(Stored dataset items)
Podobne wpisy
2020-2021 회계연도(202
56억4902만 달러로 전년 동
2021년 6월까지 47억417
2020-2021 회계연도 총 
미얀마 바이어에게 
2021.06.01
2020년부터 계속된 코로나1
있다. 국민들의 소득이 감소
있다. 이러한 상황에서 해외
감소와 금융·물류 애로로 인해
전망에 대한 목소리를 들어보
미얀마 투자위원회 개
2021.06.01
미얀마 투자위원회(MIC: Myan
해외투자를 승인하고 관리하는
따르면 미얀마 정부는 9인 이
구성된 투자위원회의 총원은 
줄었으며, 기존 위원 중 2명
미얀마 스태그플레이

What to do:
Every line of the data must be reproduced exactly.

Answer to the exercise:
Podobne wpisy
2020-2021 회계연도(202
56억4902만 달러로 전년 동
2021년 6월까지 47억417
2020-2021 회계연도 총 
미얀마 바이어에게 
2021.06.01
2020년부터 계속된 코로나1
있다. 국민들의 소득이 감소
있다. 이러한 상황에서 해외
감소와 금융·물류 애로로 인해
전망에 대한 목소리를 들어보
미얀마 투자위원회 개
2021.06.01
미얀마 투자위원회(MIC: Myan
해외투자를 승인하고 관리하는
따르면 미얀마 정부는 9인 이
구성된 투자위원회의 총원은 
줄었으며, 기존 위원 중 2명
미얀마 스태그플레이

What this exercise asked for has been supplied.